(by Don DeBar, Dec 9, 2004) After refusing last week to accept a complaint alleging voter interference and election fraud in Ohio, the FBI yesterday agreed to accept the detailed charges and promised that "it wouldn't be ignored."
Investigation could lead to Kerry presidency
After haggling for approximately 20 minutes with the building's private security, Nick Mottern, Barbara Ehrentreu and three others presented Agent Kevin Walsh with the complaint at the FBI's offices at 222 Bloomindale Road in White Plains, NY.

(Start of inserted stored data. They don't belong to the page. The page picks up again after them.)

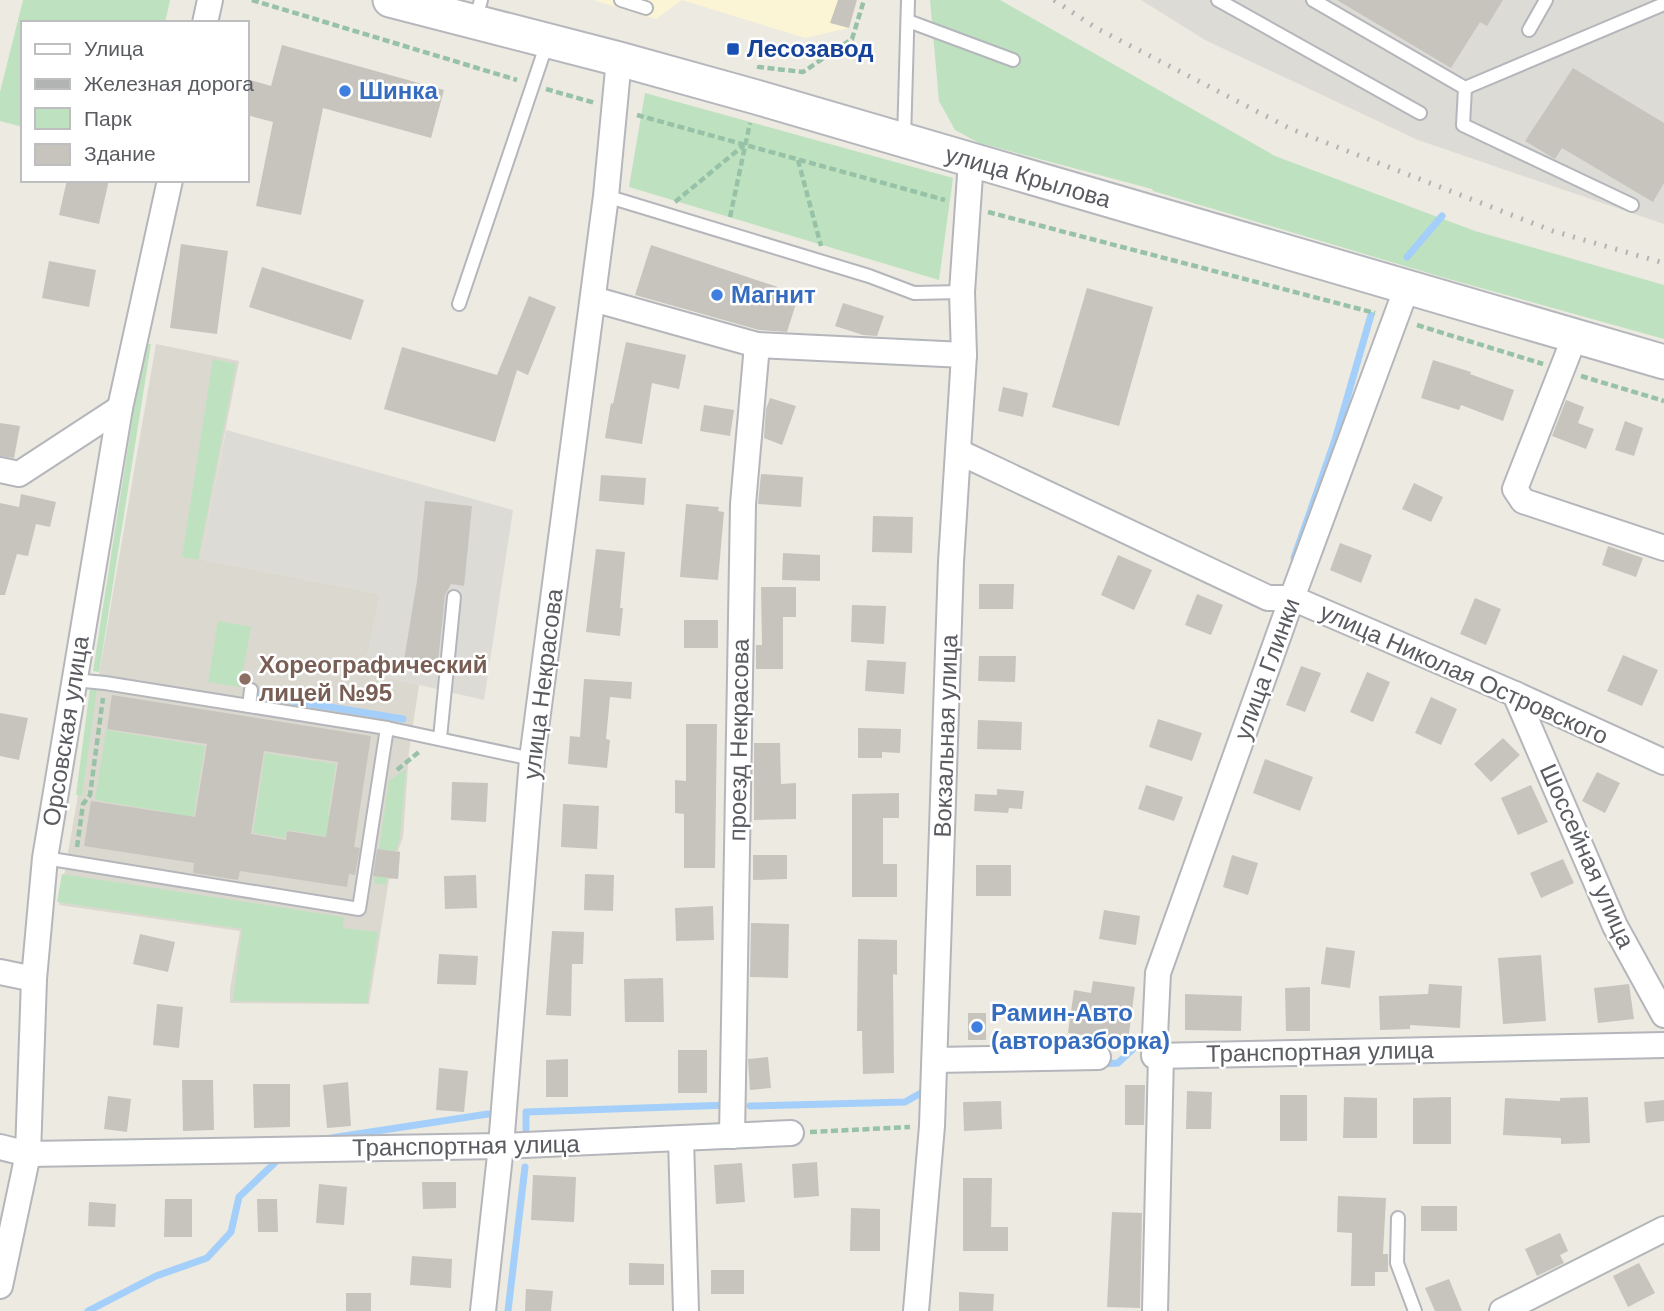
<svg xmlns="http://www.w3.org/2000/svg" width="1664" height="1311" viewBox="0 0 1664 1311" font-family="Arial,sans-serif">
<rect width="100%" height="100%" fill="#eceae1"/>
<!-- commercial -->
<path fill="#fbf5d6" d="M593 0H857L849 28 805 38 682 0 656 19Z"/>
<!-- industrial -->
<g fill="#dddbd5">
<path d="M1141 0H1664V224L1418 140 1205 40Z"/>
<path d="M226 430 513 510 484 700 364 672 380 594 200 559Z"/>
</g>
<!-- education -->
<path fill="#dbd9cf" d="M156 344 239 361 200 559 380 594 364 672 419 685 409 751 403 837 398 851 400 852 398 879H389L369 1004 230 1003V989L240 931 59 905Z"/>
<!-- green -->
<g fill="#bee2c0">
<path d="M23 0H170L165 23H23V127L0 121V92Z"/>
<path d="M930 0H1000L1275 156 1475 231 1664 285V339L1445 278 1153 191 1152 189 979 143 955 130 939 101Z"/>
<path d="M645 93 953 178 939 280 629 187Z"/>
<path d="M144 344H151L99 672 93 671Z"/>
<path d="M213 359 236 364 198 560 182 557Z"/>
<path d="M218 621 251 627 240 687 208 682Z"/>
<path d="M90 688 97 689 82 796 76 795Z"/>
<path d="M106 730 205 746 192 826 165 821 166 812 95 800Z"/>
<path d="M265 753 336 764 328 815 358 820 355 841 287 830 285 838 253 833Z"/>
<path d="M406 769 400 836 396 851 383 850 381 877 387 878 386 885 374 883 389 781Z"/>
<path d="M62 874 344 917 343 928 378 932 367 1003 233 1001 242 929 57 902Z"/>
</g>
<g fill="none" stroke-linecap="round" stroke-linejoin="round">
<!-- stream -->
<g stroke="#a3cffa" stroke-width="7">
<path d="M1407 257 1442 216"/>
<path d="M1294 558 1335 440 1371 315"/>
<path d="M257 695 403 719"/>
<path d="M1099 1064 1118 1063 1147 1036V1033"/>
<path d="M750 1106 905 1102 921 1093"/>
<path d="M331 1138 488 1114"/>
<path d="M526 1140V1112L730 1105"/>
<path d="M88 1311 156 1276 207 1258 231 1232 239 1197 283 1155"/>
<path d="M508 1311 525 1167"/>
</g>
</g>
<!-- building -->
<g fill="#c7c4be" fill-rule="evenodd">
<path d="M838 0H857L849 28 830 23Z"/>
<path d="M1337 0H1503L1487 26 1480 22 1451 68Z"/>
<path d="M282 45 444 90 431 138 323 108 301 215 256 206 273 122 247 115V79L271 86Z"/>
<path d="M1573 68 1664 123V183L1653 202 1562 148 1555 159 1525 141Z"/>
<path d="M67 180H109L99 224 59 215Z"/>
<path d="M181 244 228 251 217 334 170 328Z"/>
<path d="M651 245 799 294 787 332 759 330 635 295Z"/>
<path d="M49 261 96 270 89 307 42 298Z"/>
<path d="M262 267 364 300 351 340 249 307Z"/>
<path d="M1087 288 1153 307 1119 426 1052 407Z"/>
<path d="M529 296 556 307 528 375 517 370 495 442 384 409 402 347 497 375Z"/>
<path d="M843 303 884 316 877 336 863 335 835 326Z"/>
<path d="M626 342 686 355 679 389 652 383 642 444 605 438 611 403 613 404Z"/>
<path d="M1433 360 1471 372 1470 374 1514 390 1503 421 1461 405 1459 410 1421 398Z"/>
<path d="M1003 387 1028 393 1023 417 998 411Z"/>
<path d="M770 398 796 406 782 445 764 438 766 409Z"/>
<path d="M1566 400 1584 407 1578 423 1594 429 1586 449 1552 436Z"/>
<path d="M704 405 734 410 730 436 700 431Z"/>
<path d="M1625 421 1643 428 1634 456 1615 450Z"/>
<path d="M0 423 20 426 14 458 0 456Z"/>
<path d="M761 474 803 477 801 507 758 504Z"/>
<path d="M601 475 646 478 644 505 599 501Z"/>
<path d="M1414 483 1443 497 1431 522 1402 509Z"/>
<path d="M21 494 56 502 50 527 36 524 28 556 17 554 5 595H0V503L19 507Z"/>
<path d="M425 501 472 506 464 586 451 584 445 595 437 672 403 666 417 581Z"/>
<path d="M686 504 719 507 718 511 724 512 718 580 680 577Z"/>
<path d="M873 516 913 517 912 553 872 552Z"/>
<path d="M1340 543 1372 555 1361 583 1330 570Z"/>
<path d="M1608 546 1643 558 1636 577 1602 565Z"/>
<path d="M596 549 625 552 620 608H623L620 636 586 632Z"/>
<path d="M783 553 820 555V581L782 580Z"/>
<path d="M1118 555 1152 570 1134 610 1101 595Z"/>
<path d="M979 584H1014L1013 609H979Z"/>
<path d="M761 587H796V617H783V669H756V645H762Z"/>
<path d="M1197 594 1223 605 1211 635 1185 625Z"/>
<path d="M1475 598 1501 609 1486 645 1460 634Z"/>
<path d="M852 605 886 606 884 644 851 642Z"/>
<rect x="684" y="620" width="34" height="28"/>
<path d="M1623 655 1658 670 1642 706 1607 691Z"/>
<path d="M979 656H1016L1015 682 978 681Z"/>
<path d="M867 660 906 662 904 694 865 691Z"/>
<path d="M1301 666 1321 673 1305 712 1286 705Z"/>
<path d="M1367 672 1390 682 1373 722 1350 712Z"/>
<path d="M584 679 632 682 631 699 610 697 606 739 610 740 607 768 568 764 570 736 580 737Z"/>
<path d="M112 695 371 736 354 847 360 848 355 875 349 874 347 887 240 871 238 880 193 873 194 863 84 846 91 801 195 817 207 744 107 729ZM264 751 338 762 326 837 287 831 286 840 251 834Z"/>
<path d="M1431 697 1457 709 1441 745 1415 733Z"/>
<path d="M0 713 28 718 19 760 0 756Z"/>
<path d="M1158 719 1202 733 1192 761 1149 747Z"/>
<path d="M978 720 1022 722 1021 750 977 749Z"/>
<path d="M686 724H717L715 868H684V814L675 813V780L686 781Z"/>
<path d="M858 728 901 729 900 753 882 752V758H858Z"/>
<path d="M1503 738 1520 755 1491 782 1474 764Z"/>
<path d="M754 743H780L781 784 796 783V819L754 820Z"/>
<path d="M1265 759 1313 777 1300 811 1253 793Z"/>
<path d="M1597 772 1620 783 1605 813 1582 801Z"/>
<path d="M452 782 488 783 486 822 451 820Z"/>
<path d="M1146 785 1183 797 1174 821 1138 809Z"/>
<path d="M1531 785 1548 822 1518 835 1501 798Z"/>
<path d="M997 789 1024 791 1022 809 1009 808 1008 813 974 811 975 794 997 795Z"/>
<path d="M899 793V818H883V864H897V897H852V794Z"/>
<path d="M563 804 599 806 597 849 561 847Z"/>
<path d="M377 849 400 852 398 879 373 876Z"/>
<path d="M753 855H787V879L753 880Z"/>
<path d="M1232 855 1258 863 1248 895 1223 887Z"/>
<path d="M1563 859 1574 883 1541 898 1530 873Z"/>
<rect x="976" y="865" width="35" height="31"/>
<path d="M585 874 614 875 613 911 584 910Z"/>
<path d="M476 875 477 908 445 909 444 876Z"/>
<path d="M713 906 714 940 676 941 675 908Z"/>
<path d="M1104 910 1140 916 1136 945 1099 939Z"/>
<path d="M751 923 789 924 788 978 750 977Z"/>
<path d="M552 931 584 932 583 964H572L571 1016 546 1015Z"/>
<path d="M140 934 175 942 168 972 133 964Z"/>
<path d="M858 939 897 940V975L893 974 894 1073 863 1074 862 1031H857Z"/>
<path d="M1326 947 1355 951 1350 988 1321 984Z"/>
<path d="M439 954 478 956 476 985 437 984Z"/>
<path d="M1541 955 1546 1021 1503 1024 1498 958Z"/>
<path d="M663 978 664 1022H625L624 979Z"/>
<path d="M1093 981 1135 987 1128 1041 1068 1033 1074 990 1091 993Z"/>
<path d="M1429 984 1462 986 1460 1028 1410 1025V1029L1380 1030 1379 996 1428 994Z"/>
<path d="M1629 984 1634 1019 1598 1023 1594 988Z"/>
<path d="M1310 987V1031H1286L1285 988Z"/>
<path d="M1185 994 1242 996 1241 1031 1185 1030Z"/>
<path d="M157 1004 183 1007 179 1048 153 1045Z"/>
<rect x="968" y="1013" width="18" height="27"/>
<rect x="678" y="1050" width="29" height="43"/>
<path d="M768 1057 771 1088 750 1090 748 1059Z"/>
<path d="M568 1059V1097H546V1060Z"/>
<path d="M439 1068 468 1071 464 1112 436 1110Z"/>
<path d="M182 1080H213L214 1130 183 1131Z"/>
<path d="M348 1082 351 1126 327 1128 323 1085Z"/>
<path d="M253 1084H290V1127L254 1128Z"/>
<path d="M1125 1085H1145L1144 1125H1125Z"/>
<path d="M1187 1091 1212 1092 1211 1129H1186Z"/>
<rect x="1280" y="1095" width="27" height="46"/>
<path d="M108 1096 131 1099 127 1132 104 1129Z"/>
<path d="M1344 1097 1377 1098V1138H1343Z"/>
<path d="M1451 1097V1144H1413V1098Z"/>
<path d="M1588 1097 1590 1143 1561 1144V1138L1503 1135 1505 1098 1560 1101V1098Z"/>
<path d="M1664 1100V1121L1646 1123 1644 1102Z"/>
<path d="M1001 1101 1002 1129 964 1131 963 1102Z"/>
<path d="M817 1162 819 1196 794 1198 792 1164Z"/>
<path d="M742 1163 745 1202 716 1204 714 1165Z"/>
<path d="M533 1175 576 1177 574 1222 531 1220Z"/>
<path d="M963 1178H992L991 1227H1008V1251H963Z"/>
<path d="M422 1182H456V1208L423 1209Z"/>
<path d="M319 1184 347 1187 344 1225 316 1223Z"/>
<path d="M1338 1196 1386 1198 1383 1254H1388V1272H1375V1286H1351L1352 1233 1337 1232Z"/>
<path d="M165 1199H192V1237H164Z"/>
<path d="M257 1199H277L278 1232H258Z"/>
<path d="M89 1202 116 1204 115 1227 88 1226Z"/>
<rect x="1421" y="1206" width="36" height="25"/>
<path d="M851 1208 880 1209V1251H850Z"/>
<path d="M1112 1212 1142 1213 1140 1308 1107 1307Z"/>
<path d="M1560 1233 1568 1251 1560 1255 1564 1263 1537 1276 1525 1249Z"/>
<path d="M412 1256 452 1259 451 1288 410 1285Z"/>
<path d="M629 1263 664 1264V1285H629Z"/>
<path d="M1639 1263 1655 1293 1628 1307 1613 1276Z"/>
<rect x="711" y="1270" width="33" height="24"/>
<path d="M1449 1279 1462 1311H1435L1425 1288Z"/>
<path d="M526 1289 553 1291 551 1311H525Z"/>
<path d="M959 1292 994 1294 993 1311H959Z"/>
<rect x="346" y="1293" width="25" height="18"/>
</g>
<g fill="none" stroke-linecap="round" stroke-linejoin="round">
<!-- service casing -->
<g stroke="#b4b6bb" stroke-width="16">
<g id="service">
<path d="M621 0 646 8"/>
<path d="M1218 0 1420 113"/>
<path d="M1313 0 1465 88 1664 4"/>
<path d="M475 21 481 0"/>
<path d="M908 21 1013 60"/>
<path d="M1529 30 1546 0"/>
<path d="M1465 88 1463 125 1632 205"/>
<path d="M904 140 908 0"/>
<path d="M606 196 869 276 914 293 962 292"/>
<path d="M459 304 548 40"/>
<path d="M74 680 105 683 387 728 532 759"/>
<path d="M249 706 251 690"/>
<path d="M440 738 454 597"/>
<path d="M45 858 359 909 387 728"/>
<path d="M1398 1218 1397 1263 1415 1311"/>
</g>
</g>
<!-- minor casing -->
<g stroke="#b4b6bb" stroke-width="28">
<g id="minor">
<path d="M205 23 210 0"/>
<path d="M1407 287 1292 598 1158 973 1154 1056 1664 1045"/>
<path d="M593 299 757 345 964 355"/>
<path d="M1575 336 1515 489 1523 501 1664 548"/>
<path d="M959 452 1268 598H1292L1515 694 1664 762"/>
<path d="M0 470 19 474 120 408"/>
<path d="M1515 694 1615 926 1664 1015"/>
<path d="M0 972 34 979"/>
<path d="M935 1060 1098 1057"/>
<path d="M732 1136 743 504 757 345"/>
<path d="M681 1139 686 1311"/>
<path d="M0 1147 28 1154 501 1146 791 1133"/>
<path d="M0 1286 28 1154 34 979 45 858 120 408 170 180"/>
<path d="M483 1311 501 1146 532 759 606 196 619 59"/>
<path d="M916 1311 932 1126 951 562 964 355 962 292 971 160"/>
<path d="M1155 1311 1161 1055"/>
<path d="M1502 1311 1664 1229"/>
</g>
</g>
<!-- secondary casing -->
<g stroke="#b5b7bd" stroke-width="37">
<path id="secondary" d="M390 0 619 59 756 97 1664 362"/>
</g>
<!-- path -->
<g stroke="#98c2a7" stroke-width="4.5" stroke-dasharray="7 3.5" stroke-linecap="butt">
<path d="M252 0 517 80"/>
<path d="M759 69V67L803 72 852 39 864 0"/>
<path d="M546 89 595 103"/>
<path d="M637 115 945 200"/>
<path d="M798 160 821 246"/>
<path d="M675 202 744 145"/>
<path d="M988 212 1375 313"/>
<path d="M730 217 750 123"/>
<path d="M1417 325 1543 364"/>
<path d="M1581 376 1664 401"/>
<path d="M397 770 420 751"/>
<path d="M77 847 83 804 90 795 103 698"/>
<path d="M810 1132 910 1127"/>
</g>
<!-- service -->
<use href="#service" stroke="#fff" stroke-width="12"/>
<!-- minor -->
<use href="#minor" stroke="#fff" stroke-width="24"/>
<!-- secondary -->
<use href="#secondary" stroke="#fff" stroke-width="33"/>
<!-- rail -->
<path stroke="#b2b3b3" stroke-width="5" stroke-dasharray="2 9" stroke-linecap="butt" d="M1054 0 1096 28 1291 129 1553 231 1664 263"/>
</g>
<!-- markers -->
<rect fill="#1a4fb4" stroke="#fff" stroke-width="2.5" x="726" y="42" width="14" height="14" rx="3.5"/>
<g fill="#3f7fe0" stroke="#fff" stroke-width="2.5">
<circle cx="345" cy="91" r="7"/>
<circle cx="717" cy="295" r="7"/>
<circle cx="977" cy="1027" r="7"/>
</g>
<circle fill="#8d6e63" stroke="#fff" stroke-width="2.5" cx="245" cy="679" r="7"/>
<g text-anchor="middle" stroke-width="5" stroke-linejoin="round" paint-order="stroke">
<!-- transit labels -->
<g font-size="24" font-weight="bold" fill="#164399" stroke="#fff" text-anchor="start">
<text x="747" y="57">Лесозавод</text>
</g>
<!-- shop labels -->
<g font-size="24" font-weight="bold" fill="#366cbe" stroke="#fff" text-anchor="start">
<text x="359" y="99">Шинка</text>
<text x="731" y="303">Магнит</text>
<text x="991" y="1021">Рамин-Авто<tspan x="991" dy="28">(авторазборка)</tspan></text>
</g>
<!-- street labels -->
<g font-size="24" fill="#5a5c61" stroke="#fff">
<text transform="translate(1028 177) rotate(16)" y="8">улица Крылова</text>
<text transform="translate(1267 669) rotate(-70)" y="8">улица Глинки</text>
<text transform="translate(1464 674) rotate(24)" y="8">улица Николая Островского</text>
<text transform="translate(543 684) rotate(-83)" y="8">улица Некрасова</text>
<text transform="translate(66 731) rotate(-81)" y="8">Орсовская улица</text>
<text transform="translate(946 736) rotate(-88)" y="8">Вокзальная улица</text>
<text transform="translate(739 740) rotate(-89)" y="8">проезд Некрасова</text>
<text transform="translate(1587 856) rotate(66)" y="8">Шоссейная улица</text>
<text transform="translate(1320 1052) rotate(-1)" y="8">Транспортная улица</text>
<text transform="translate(466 1146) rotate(-1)" y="8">Транспортная улица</text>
</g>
<!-- education labels -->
<g font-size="24" font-weight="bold" fill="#785e54" stroke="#fff" text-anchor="start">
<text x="259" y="673">Хореографический<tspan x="259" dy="28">лицей №95</tspan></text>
</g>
</g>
<!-- legend -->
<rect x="21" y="21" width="228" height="161" fill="#ffffff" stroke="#bdbec0" stroke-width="2"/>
<rect x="35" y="44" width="35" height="10" fill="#ffffff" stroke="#bdbec0" stroke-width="2"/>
<text x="84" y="56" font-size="21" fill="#5a5c61">Улица</text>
<rect x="35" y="79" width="35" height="10" fill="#b2b3b3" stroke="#bdbec0" stroke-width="2"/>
<text x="84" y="91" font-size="21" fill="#5a5c61">Железная дорога</text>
<rect x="35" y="108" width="35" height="21" fill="#bee2c0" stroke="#bdbec0" stroke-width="2"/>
<text x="84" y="126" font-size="21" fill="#5a5c61">Парк</text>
<rect x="35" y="144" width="35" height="21" fill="#c7c4be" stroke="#bdbec0" stroke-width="2"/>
<text x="84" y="161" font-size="21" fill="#5a5c61">Здание</text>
</svg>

Mottern and Ehrentren, along with Julie Weiner, Bruce Brotter and other members of Citizens for Voting Integrity ("CVI"), had attempted to file the charges last Friday; they were refused access to the office, according to building security, at the instruction of the FBI; the agency also had refused that day to send an agent down to the building's lobby to accept the filing.
Also yesterday, journalist Adam Stone reported that Bob Hawk, "a Cleveland special agent...said if the office received Mottern's letter 'it wouldn't be ignored.'" Stone reported in this week's North County News (www.northcountynews.com) that an FBI press agent, Joseph Valiquette, said the complaint should first be handled by national headquarters in Washington, DC, and then would likely be directed to regional offices in Ohio and elsewhere. According to the report, protocol would have a U.S attorney in those areas then launch a preliminary investigation before opening - if warranted - a "full-blown federal investigation," Valiquette said. The report adds that Valiquette remarked "I'm sure headquarters...would reach out to those field offices."
CVI was joined by the group Transparent Democracy in calling for a week of national lunch-time vigils outside FBI offices around the country, beginning today. Mottern said that it was important to demonstrate the widespread interest in the issue to the Bureau. "And we learned one thing," he said, "and that is that when we hold signs saying 'Honk if you think the vote was stolen,' a lot of people honk."
"I think that is an important thing for the Bureau - and the nation - to see, as well," he added.